### To do
Your answer must be the records below, given again exactly, with no pictures in it.

== Data excerpts ==

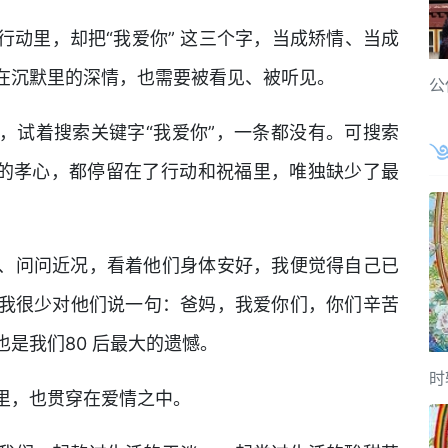
动里，却把“我爱你” 这三个字，当成矫情、当成
在沉默里的深情，也需要被看见、被听见。
公
，试着搜索关键字“我爱你”，一条都没有。可搜索
有的孝心，都停留在了行动和祝福里，唯独缺少了最
、问问近况，看着他们身体安好，我便觉得自己已
我很少对他们说一句：爸妈，我爱你们，你们辛苦
是我们80 后最大的遗憾。
时
里，也贯穿在爱情之中。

===

### Result
动里，却把“我爱你” 这三个字，当成矫情、当成
在沉默里的深情，也需要被看见、被听见。
公
，试着搜索关键字“我爱你”，一条都没有。可搜索
有的孝心，都停留在了行动和祝福里，唯独缺少了最
、问问近况，看着他们身体安好，我便觉得自己已
我很少对他们说一句：爸妈，我爱你们，你们辛苦
是我们80 后最大的遗憾。
时
里，也贯穿在爱情之中。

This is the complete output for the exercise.